Policy Update

New York Enacts Cumulative Impacts Bill

January 3, 2023

Region

Northeast

NCEL Point of Contact

Private: Gabrielle Houston
Project Manager for Zero Waste and Circular Economy

Contact

New York has joined states like New Jersey and Maryland which have enacted cumulative impact or environmental justice laws. New York’s new cumulative impacts law, S8830, will prevent the approval and re-issuing of permits for actions that would increase disproportionate and/or inequitable pollution burdens on disadvantaged communities. The New York legislature passed the bill in April and it was signed by Governor Hochul in late December.

S8830 also:

  • Declares that each community in the state should equitably share the responsibilities and benefits of solving the state’s environmental issues. 
  • Amends the state’s environmental conservation law to include the existing burden report that is meant to describe the existing pollution burden in a disadvantaged community.
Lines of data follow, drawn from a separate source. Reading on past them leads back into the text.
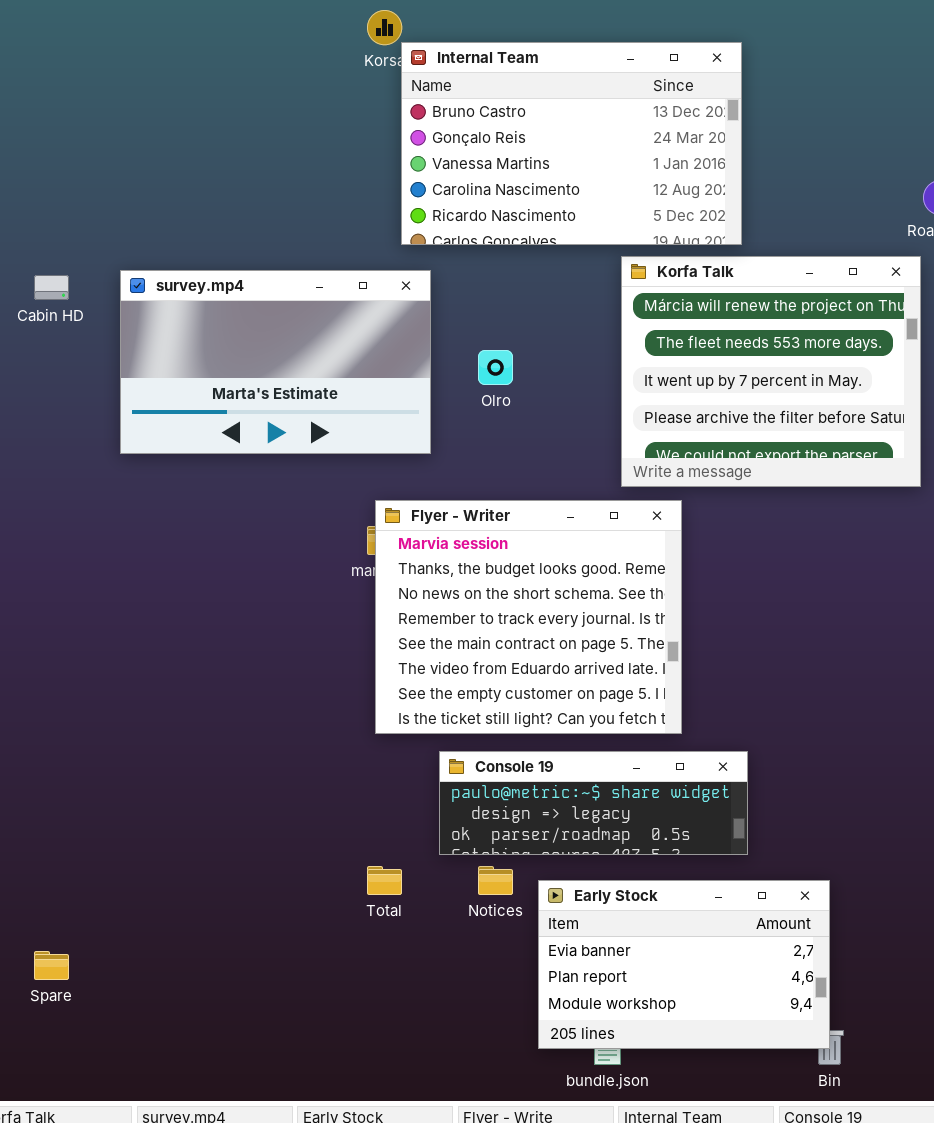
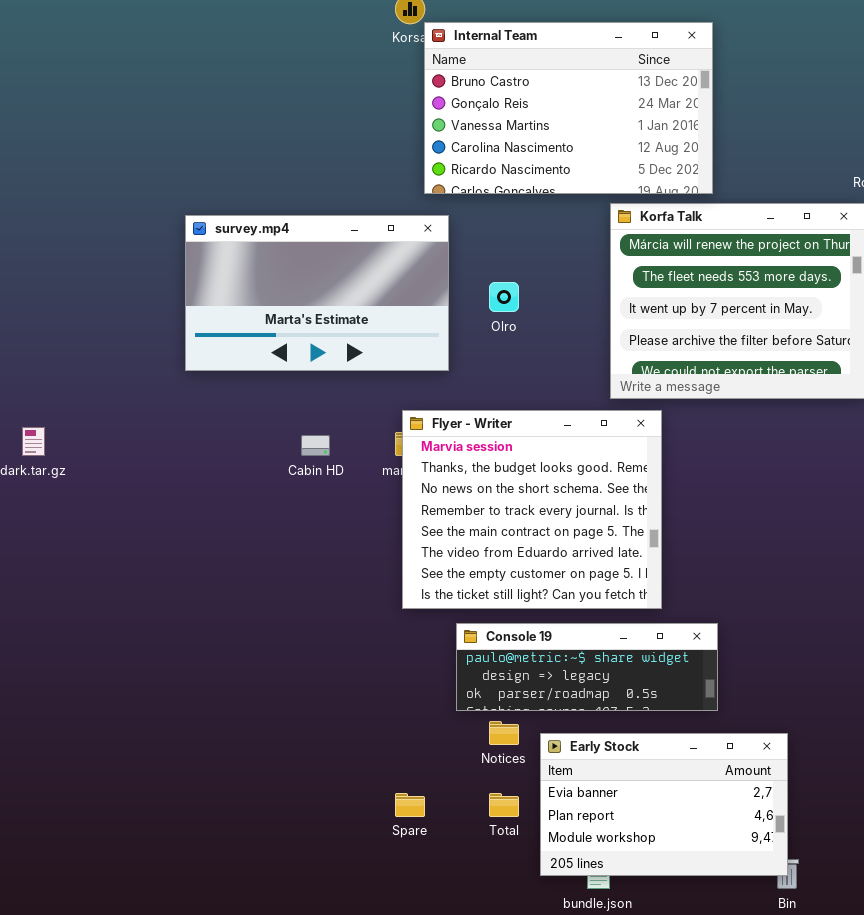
Cabin HD: [34,275,69,300] -> [301,435,330,456], moved
Total: [367,866,402,895] -> [489,793,519,817], moved
Spare: [34,951,69,980] -> [395,793,425,817], moved

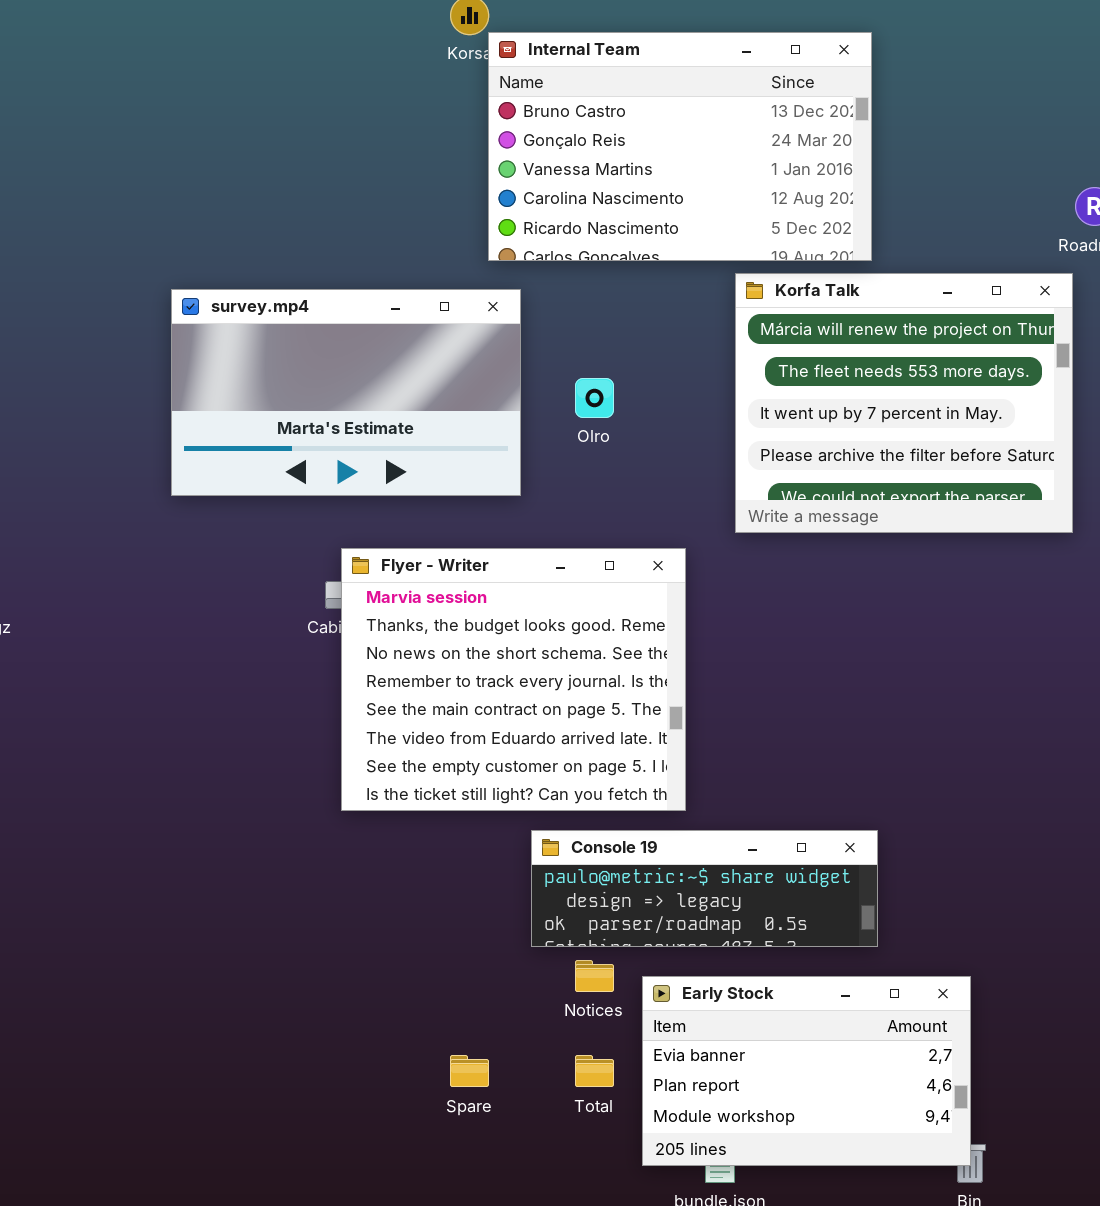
Flyer - Writer: [402,410,662,609] -> [341,548,686,811], moved

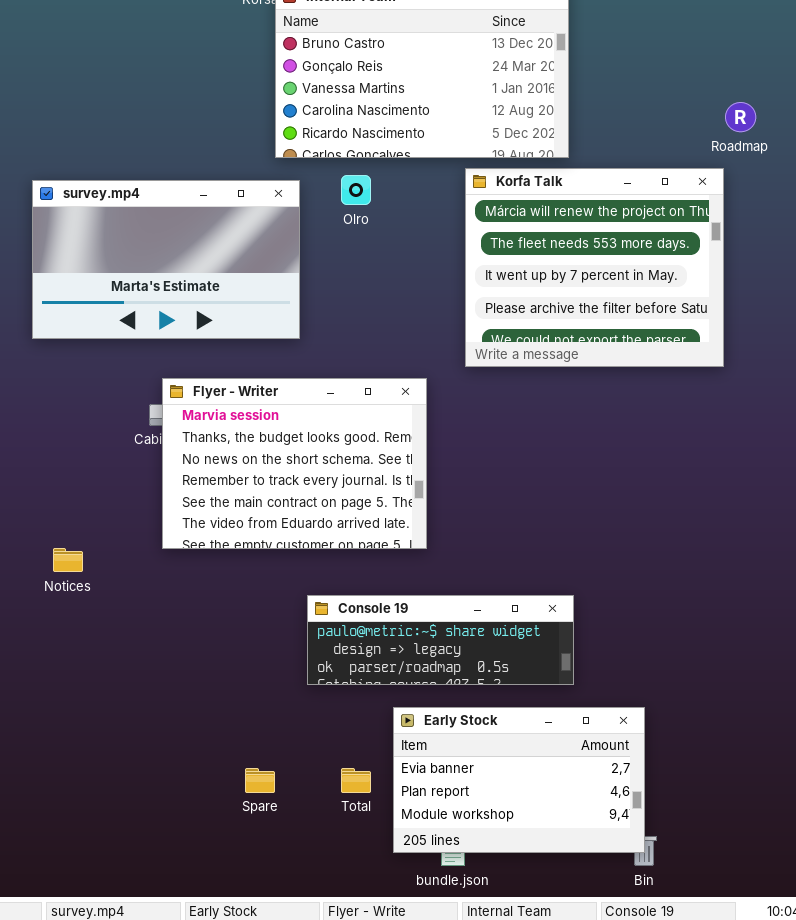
Olro: [575,378,614,418] -> [341,175,371,205], moved
Flyer - Writer: [341,548,686,811] -> [162,378,427,549], resized
Notices: [575,960,614,992] -> [53,548,83,572], moved

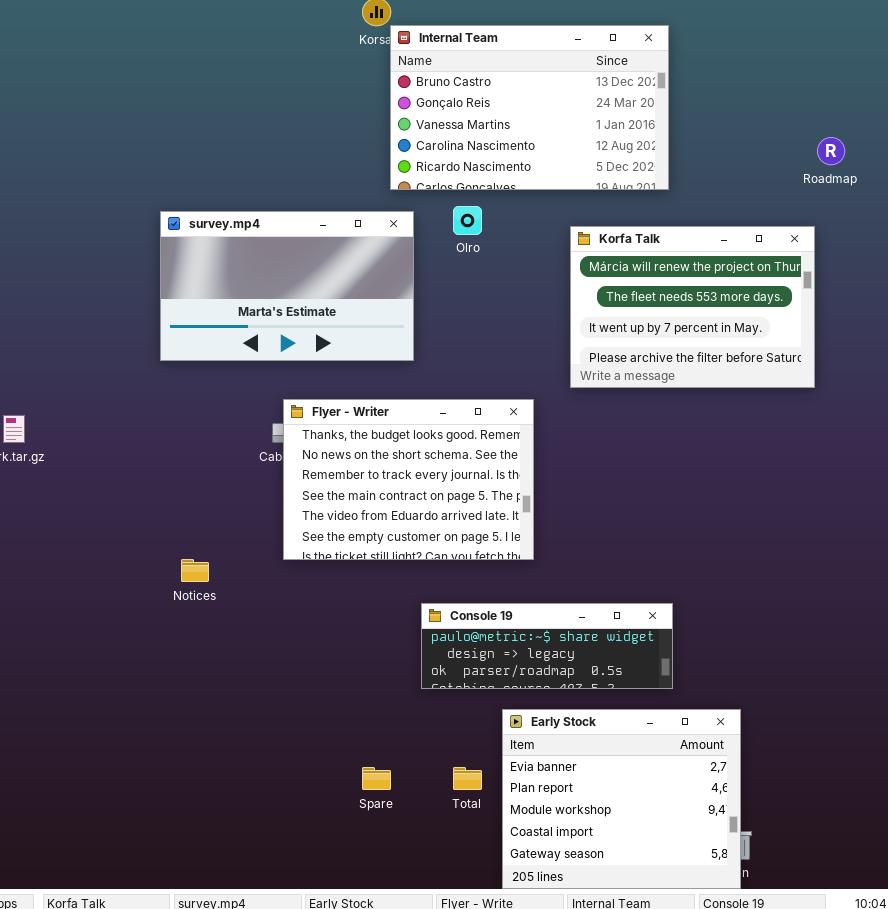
Korfa Talk: [465,168,724,367] -> [570,226,815,388], resized
Flyer - Writer: [162,378,427,549] -> [283,399,534,560], scrolled down 1 row
Early Stock: [393,707,645,853] -> [502,709,741,889], resized

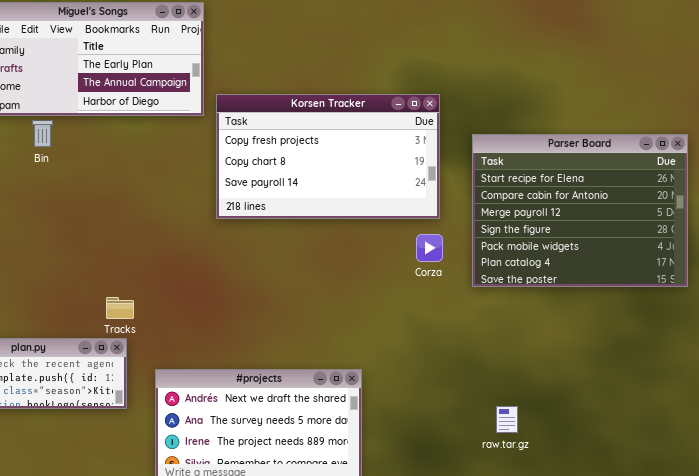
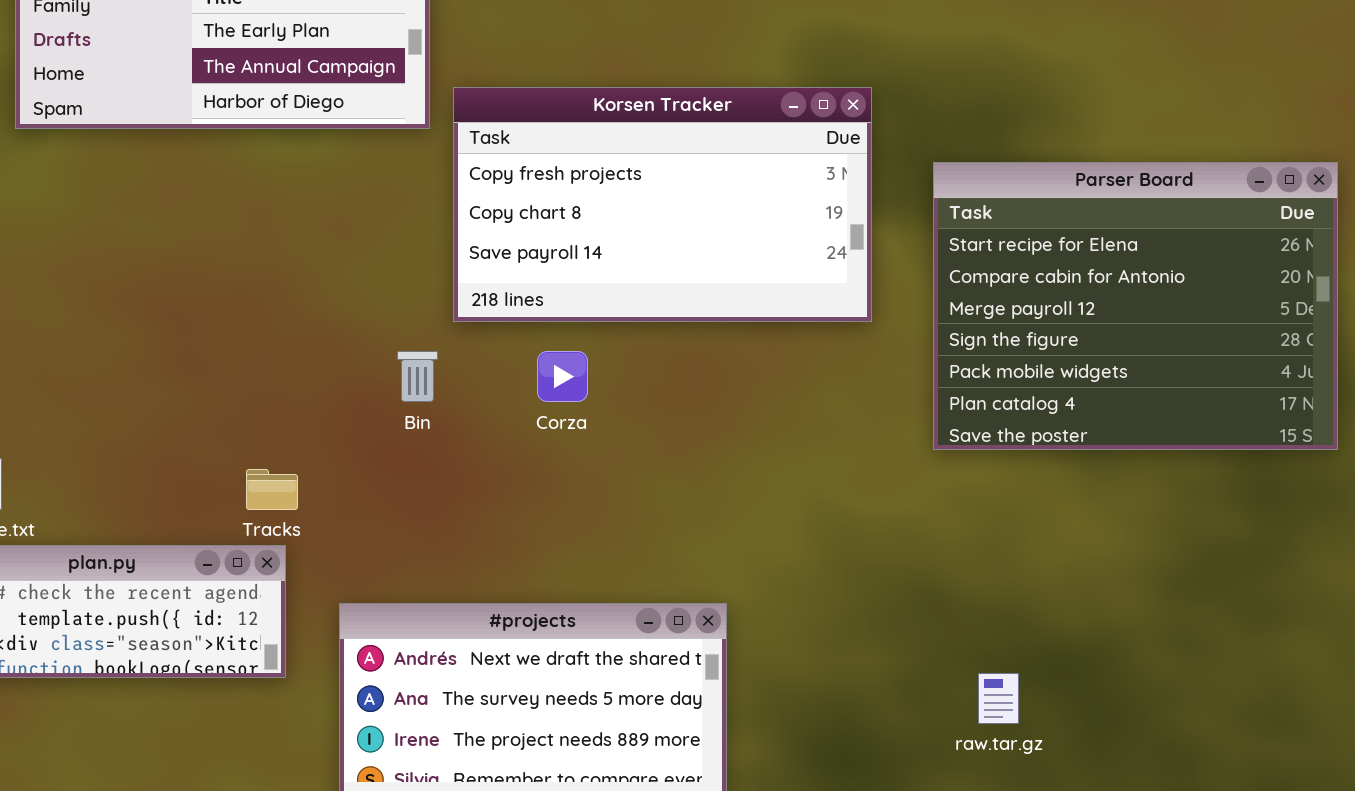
Bin: [32,120,53,147] -> [397,351,438,402], moved
Corza: [416,234,443,262] -> [537,351,588,402], moved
In 2021, the EPA found that across the U.S. Black, Indigenous, and communities of color experience higher than normal rates of toxic air pollution. Cumulative impacts are the combined, incremental effects of human activity which may be insignificant alone but accumulate over time and result in the degradation of public health and the environment. Communities facing environmental injustices are more susceptible to cumulative impacts. Other states that recently considered legislation to address cumulative impacts are California, Rhode Island, and Illinois

With S8830 enacted, New York is poised to ensure environmental justice for millions of residents across the state.